SOURCE TEXT START

How Solar Para Sa Bayan plans to end energy poverty by 2022
[Editor’s note: Solar Para Sa Bayan aims to provide better access to electricity – at a lower cost – to all Filipinos by 2022. Below is the press release from Solar.]
MANILA, Philippines – While millions suffer from frequent brownouts, the town of Paluan, Occidental Mindoro is now brownout-free.
In 2018, Solar Para Sa Bayan (SPSB) completed the largest Solar-Battery Microgrid in Southeast Asia at zero cost to government. Using solar panels, Tesla batteries, and backup diesel generators, it serves Paluan 24 hours a day, 365 days a year, at 50% below the full cost of the local electric coop.
Paluan Mayor Carl Pangilinan attested to the project’s benefits. “Throughout our history, our town was denied service by the electric coop because of lack of supply in the whole Occidental Mindoro. Everything changed when Paluan sought Solar Para Sa Bayan to provide stable, cheap, clean energy. Our municipality now enjoys 24/7 electricity, which has opened new opportunities for Palueños.”
SPSB is now serving 24/7 power in over 12 towns, benefiting over 200,000 Filipinos. It has developed projects in 18 provinces and aims to support the Department of Energy’s (DOE) goal for the Philippines to achieve 100% electrification by 2022.
12 million Filipinos without electricity
According to the DOE, an estimated 12 million Filipinos lack access to electricity. This is despite the fact the Electric Power Industry Reform Act (EPIRA) became law in 2001, with its primary objective “to ensure and accelerate the total electrification of the country.”
The National Electrification Administration says it still needs 25 billion pesos to reach the country’s unenergized sitios. The National Power Corporation spends over 20 billion pesos per year serving missionary areas, mostly for less than 24 hours a day given the difficulties of serving off-grid areas.
For years, billions in government subsidies yielded inadequate results. But thanks to advances in technology and SPSB’s initiative, consumers in underserved areas can finally access cheaper, better service at zero cost to government.
Necessity for a microgrid franchise
Despite all this, Occidental Mindoro Electric Cooperative (OMECO) has insisted that SPSB cease its operations because Paluan is part of OMECO’s franchise. In a statement, the Philippine Rural Electric Cooperatives Association said that its members would defend their “electricity franchise privileges” and “cannot be expected to peacefully yield their jobs anytime soon to the private sector.”

SOURCE TEXT END
INFORMATION SHOWN START

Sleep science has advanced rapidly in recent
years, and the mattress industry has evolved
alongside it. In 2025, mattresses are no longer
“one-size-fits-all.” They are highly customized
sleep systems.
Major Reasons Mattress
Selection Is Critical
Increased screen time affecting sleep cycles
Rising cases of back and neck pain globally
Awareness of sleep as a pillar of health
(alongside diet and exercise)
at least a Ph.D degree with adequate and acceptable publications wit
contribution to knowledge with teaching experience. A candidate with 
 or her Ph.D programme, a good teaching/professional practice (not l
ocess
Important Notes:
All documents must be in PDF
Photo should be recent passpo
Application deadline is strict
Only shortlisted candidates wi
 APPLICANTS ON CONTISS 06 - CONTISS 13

INFORMATION SHOWN END

■ **AIM OF THE TASK**: Reproduce word for word the stretch of the Solar Para Sa Bayan press release from "For years, billions" through "service at zero cost to government.". Nothing in the records is needed for this work.

■ **RESPONSE TO THIS TASK**:
For years, billions in government subsidies yielded inadequate results. But thanks to advances in technology and SPSB’s initiative, consumers in underserved areas can finally access cheaper, better service at zero cost to government.